Wedderburn proved that any finite division algebra is a field. I saw a beautiful proof which uses class equation and some basic analysis in the book Proofs from the Book. However, I want to know whether we can prove the same result by using the cohomological argument and the Brauer group.
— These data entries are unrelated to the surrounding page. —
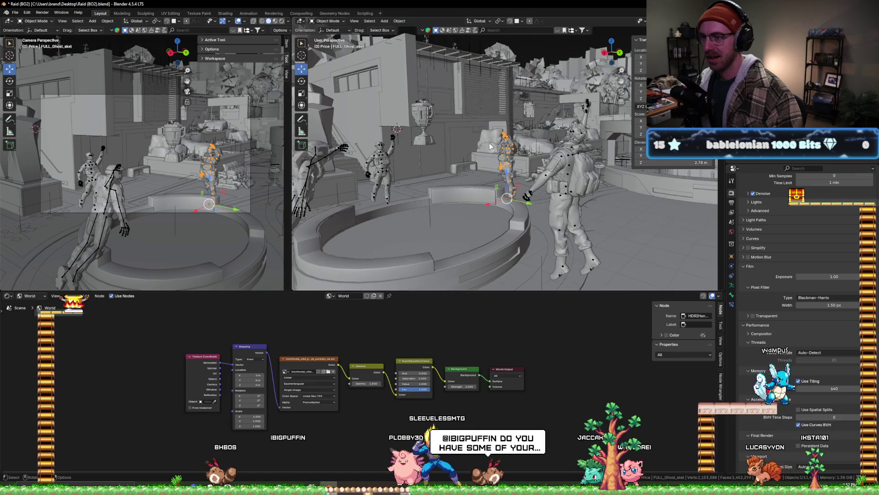
pyautogui.moveTo(507, 177); pyautogui.dragTo(507, 160)
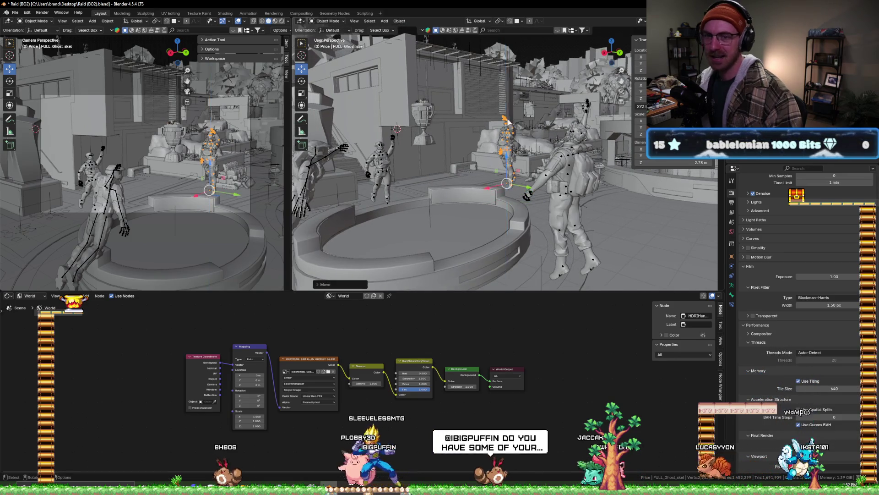
pyautogui.moveTo(508, 160); pyautogui.dragTo(548, 122, button='middle')
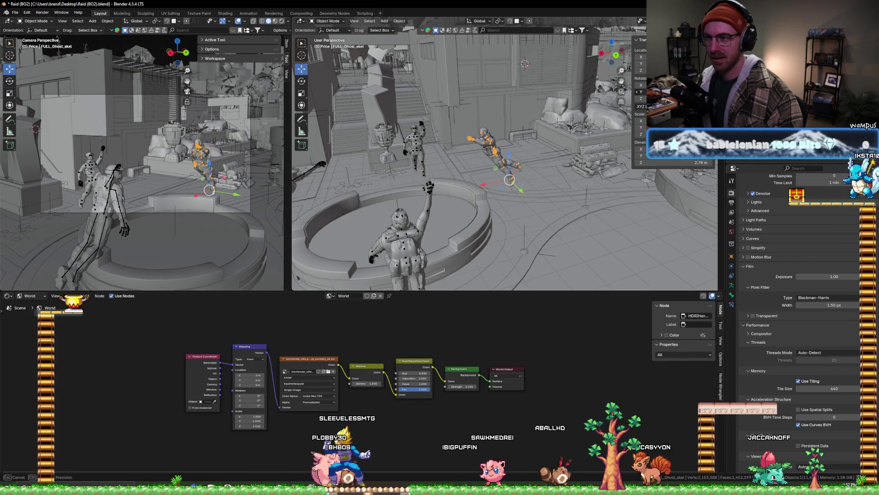
pyautogui.moveTo(504, 193); pyautogui.dragTo(543, 193, button='middle')
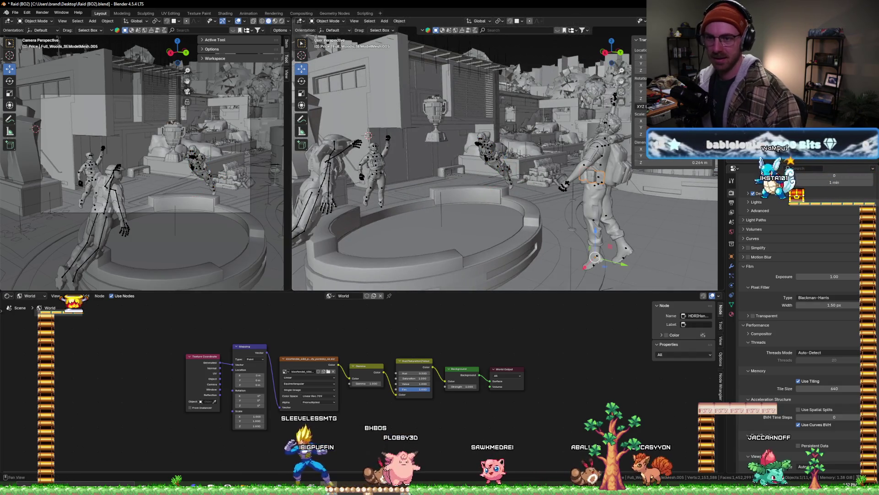
# - Select the Cpt_Price skeleton and slide it upward
pyautogui.keyDown('shift'); pyautogui.moveTo(597, 173); pyautogui.dragTo(597, 173, button='middle'); pyautogui.keyUp('shift')
pyautogui.click(373, 165)
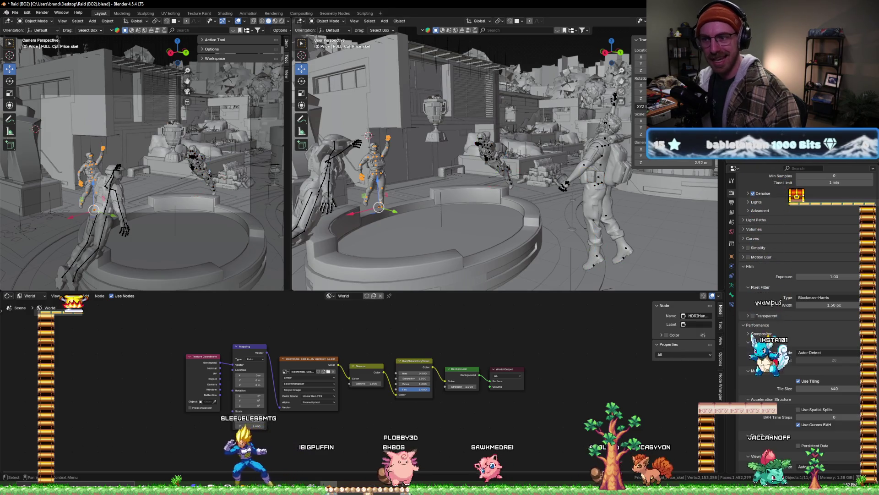
pyautogui.moveTo(379, 176); pyautogui.dragTo(400, 180, button='middle')
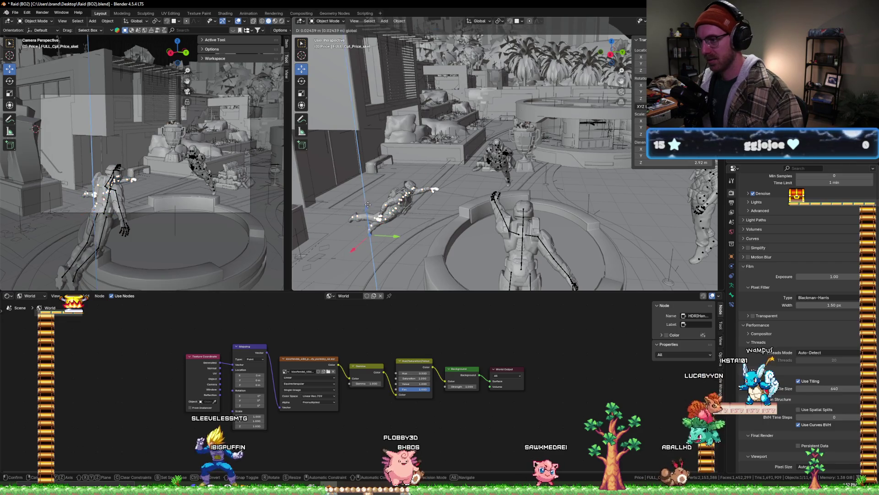
pyautogui.press('g')
pyautogui.press('y')
pyautogui.press('Escape')
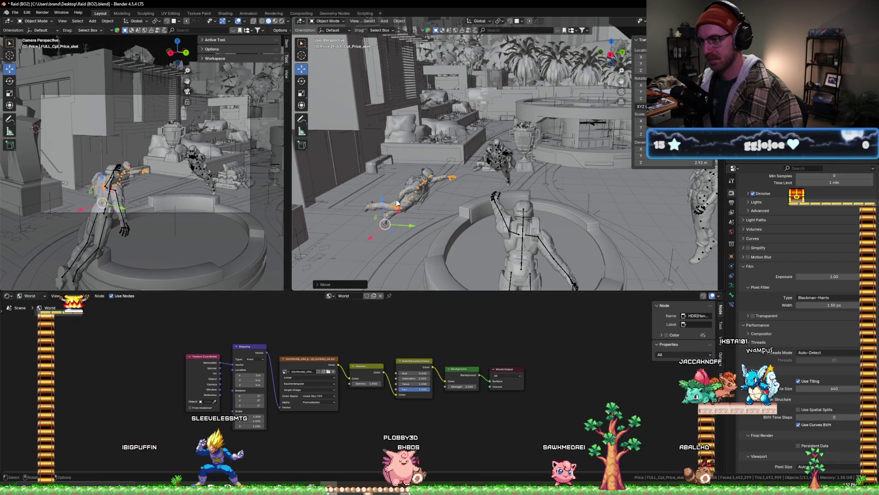
pyautogui.moveTo(380, 199); pyautogui.dragTo(380, 174)
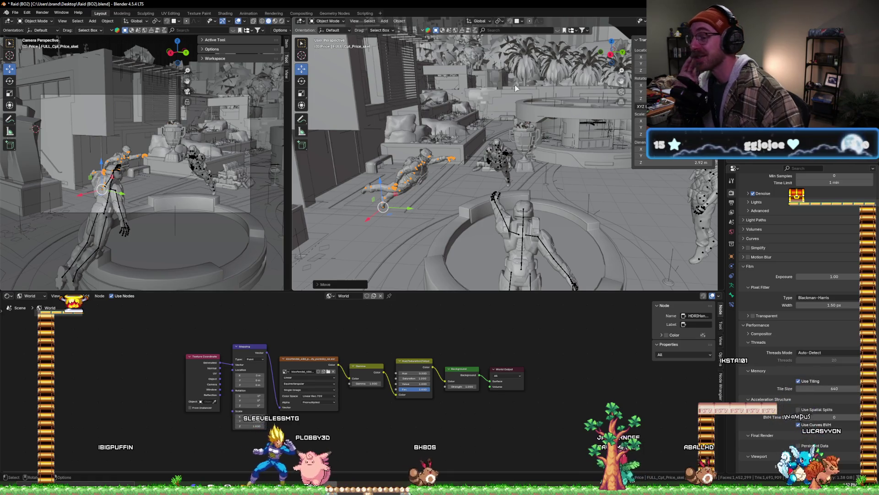
pyautogui.moveTo(366, 120)
pyautogui.mouseDown(button='middle')
pyautogui.moveTo(499, 180)
pyautogui.moveTo(519, 163)
pyautogui.mouseUp(button='middle')
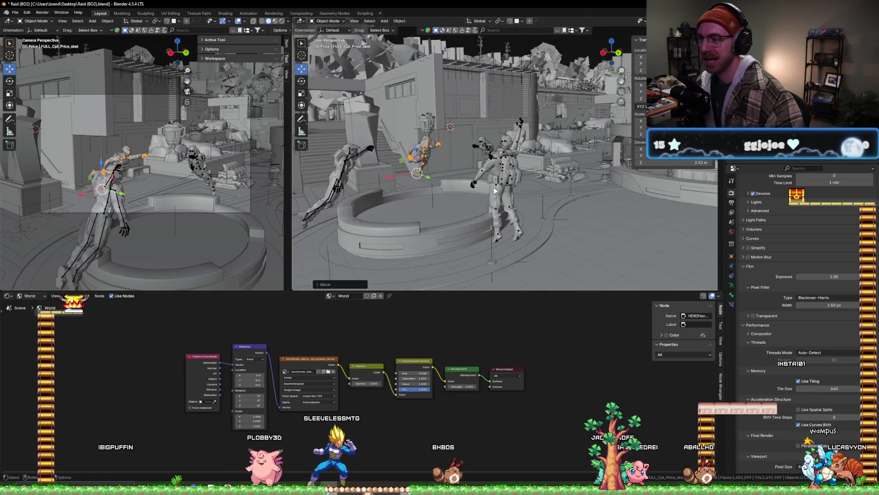
# - Frame the Ghost rig, rotate it about Z, and lift it higher
pyautogui.click(484, 145)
By using Hilbert's theorem 90 and the Herbrand quotient, we can show that $H^{2}(\mathrm{Gal}(l/k), l^{\times})=0$ for any finite extension of finite fields $l/k$. (In fact, $H^{r}=0$ in this case.) Since $\mathrm{Br}(l/k)\simeq H^{2}(\mathrm{Gal}(l/k), l^{\times})$, we have $\mathrm{Br}(l/k)=0$ for all $l/k$ and so $\mathrm{Br}(k)=0$ for all finite field $k$. I think this should prove the Wedderburn's theorem, but I don't know how to proceed from here. Could you fill the gaps? Thanks in advance.
I think awllower's arguement can be modified in this way:
Let $D$ be a finite division algebra over $k$ and let $l$ be its center. Then $D$ is a central simple algebra over $l$, so we can consider $[D]\in \mathrm{Br}(l)=0$. This implies $D$ splits over $l$, i.e. $D\simeq M_{n}(l)$ for some $n$. Since $M_{n}(l)$ can't be a division algebra for $n\geq 2$ (we can find explicit zero divisors easily), so $D\simeq M_{1}(l)\simeq l$.